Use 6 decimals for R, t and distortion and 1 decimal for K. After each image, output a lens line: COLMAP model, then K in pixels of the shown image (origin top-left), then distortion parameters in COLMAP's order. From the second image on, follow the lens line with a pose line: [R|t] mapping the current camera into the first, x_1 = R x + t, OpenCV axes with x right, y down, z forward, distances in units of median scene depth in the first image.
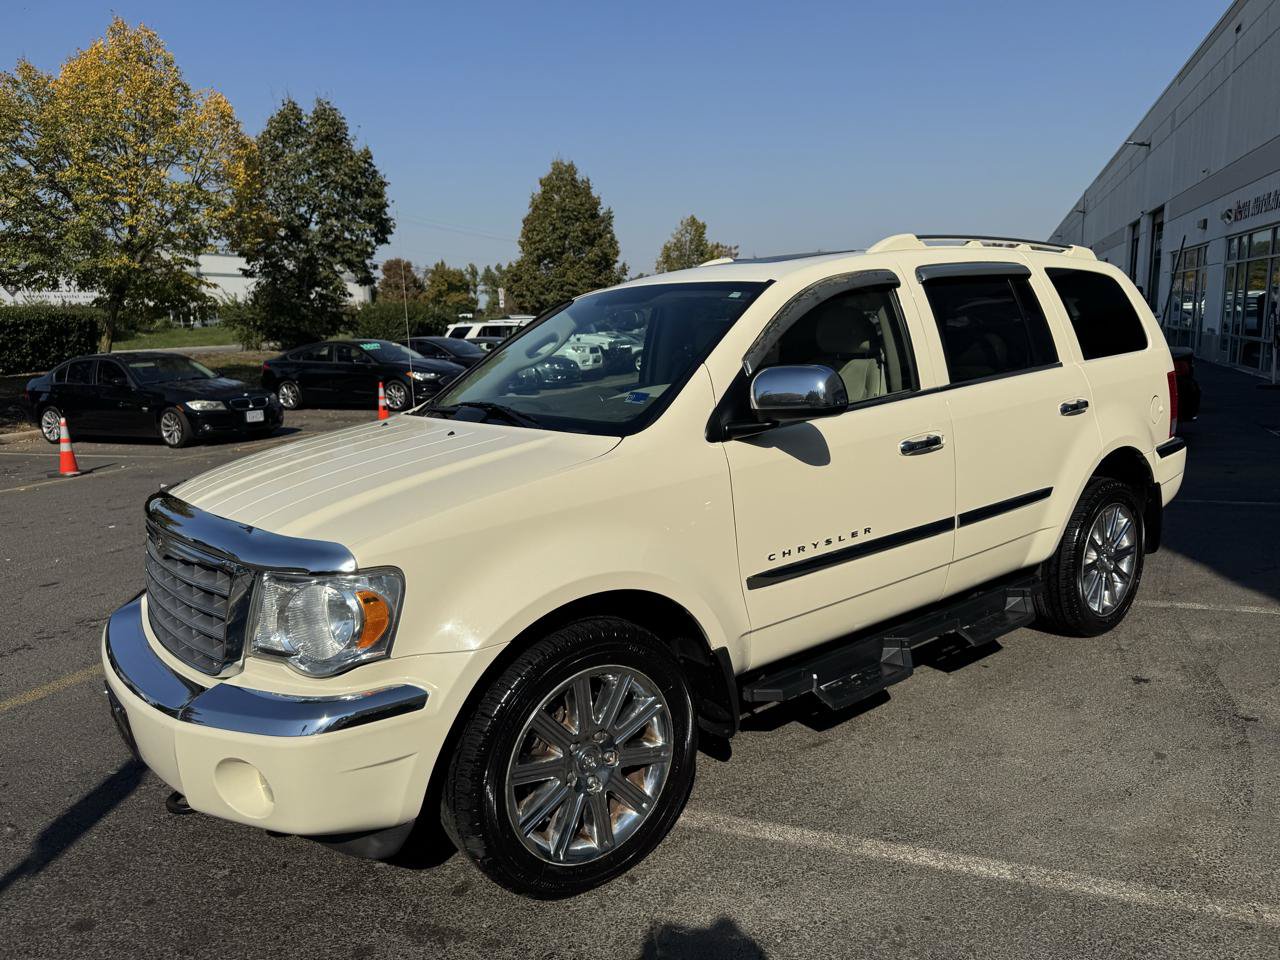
lens RADIAL K [[905.2, 0, 653.8], [0, 905.2, 483.0], [0, 0, 1]] dist [0.025127, -0.021709]
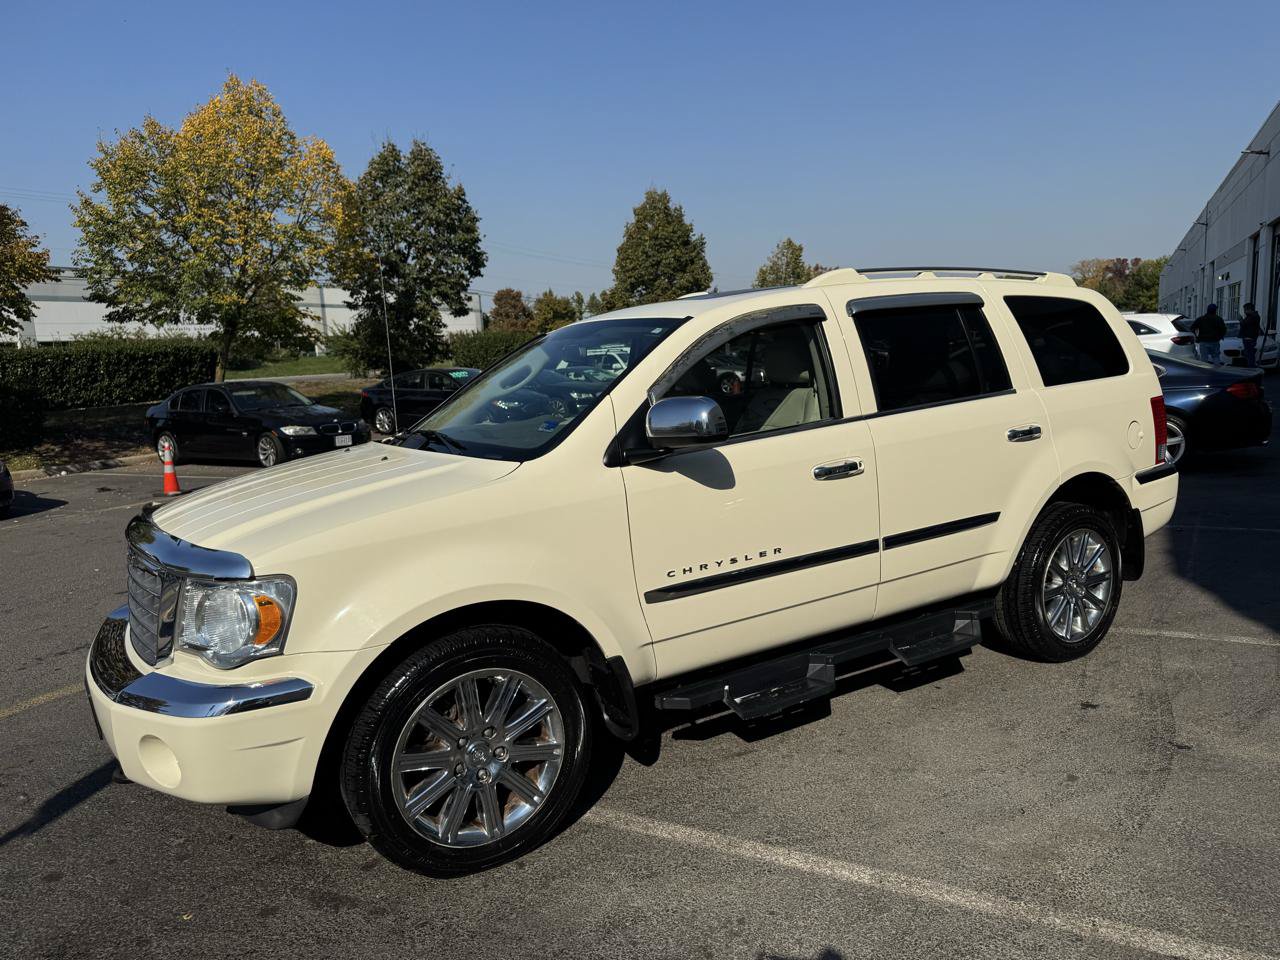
lens RADIAL K [[901.8, 0, 653.8], [0, 901.8, 487.1], [0, 0, 1]] dist [0.060396, -0.068966]
pose [[0.993076, 0.005364, -0.117351, 0.169416], [-0.007801, 0.999763, -0.020318, 0.000381], [0.117214, 0.021092, 0.992883, -0.053529]]
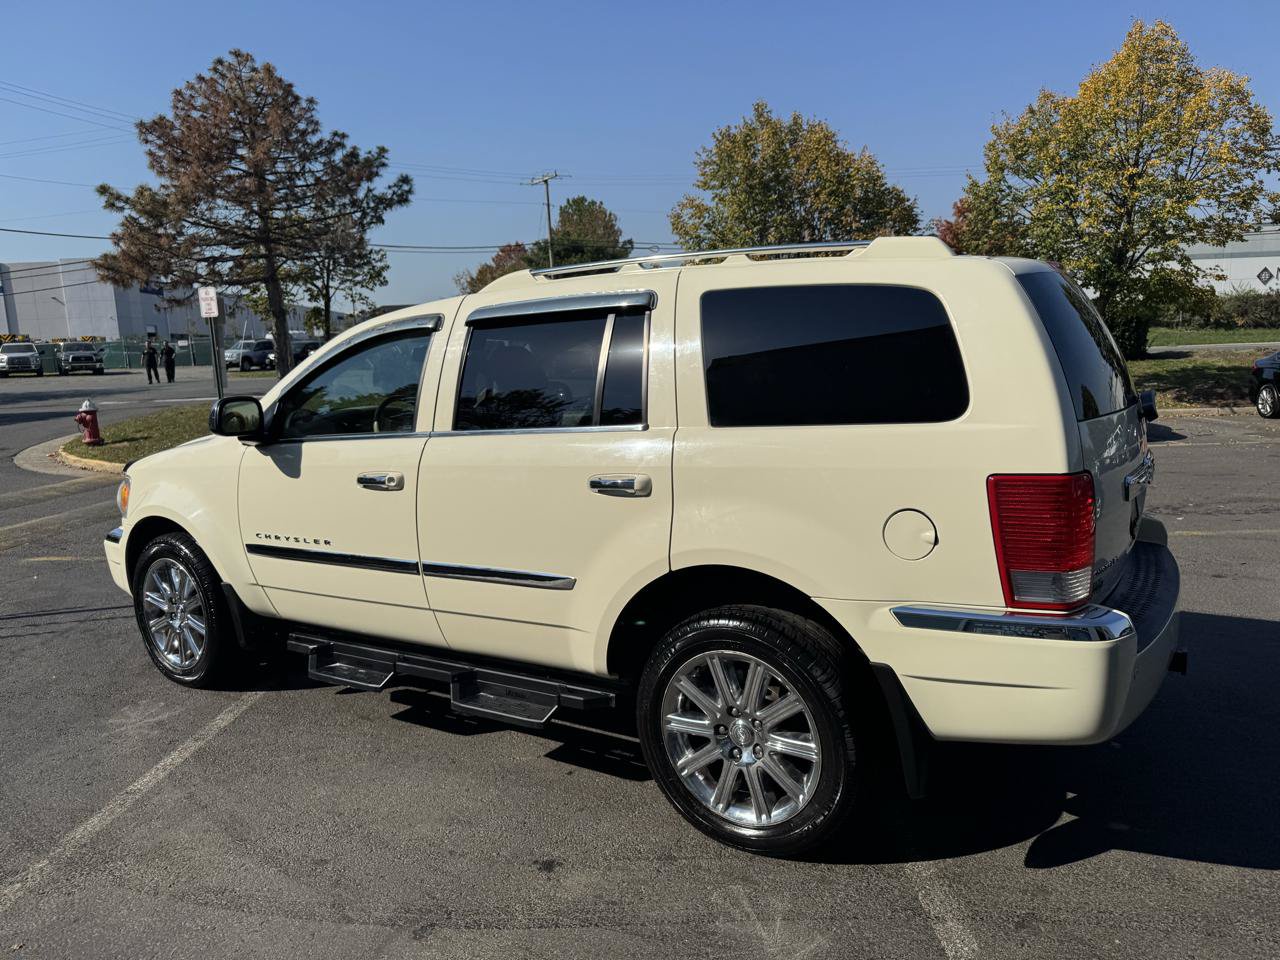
lens RADIAL K [[909.9, 0, 642.1], [0, 909.9, 490.1], [0, 0, 1]] dist [0.033214, -0.043540]
pose [[0.309828, 0.163911, -0.936557, 1.148945], [-0.142563, 0.981901, 0.124685, -0.173632], [0.940044, 0.094888, 0.327588, 0.775255]]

◇ ◇ ◇ ◇ ◇

» Task brief
Every entry above, pictures excluded, needs to be duplicated exactly.

» Answer space
Use 6 decimals for R, t and distortion and 1 decimal for K. After each image, output a lens line: COLMAP model, then K in pixels of the shown image (origin top-left), then distortion parameters in COLMAP's order. From the second image on, follow the lens line with a pose line: [R|t] mapping the current camera into the first, x_1 = R x + t, OpenCV axes with x right, y down, z forward, distances in units of median scene depth in the first image.
lens RADIAL K [[905.2, 0, 653.8], [0, 905.2, 483.0], [0, 0, 1]] dist [0.025127, -0.021709]
lens RADIAL K [[901.8, 0, 653.8], [0, 901.8, 487.1], [0, 0, 1]] dist [0.060396, -0.068966]
pose [[0.993076, 0.005364, -0.117351, 0.169416], [-0.007801, 0.999763, -0.020318, 0.000381], [0.117214, 0.021092, 0.992883, -0.053529]]
lens RADIAL K [[909.9, 0, 642.1], [0, 909.9, 490.1], [0, 0, 1]] dist [0.033214, -0.043540]
pose [[0.309828, 0.163911, -0.936557, 1.148945], [-0.142563, 0.981901, 0.124685, -0.173632], [0.940044, 0.094888, 0.327588, 0.775255]]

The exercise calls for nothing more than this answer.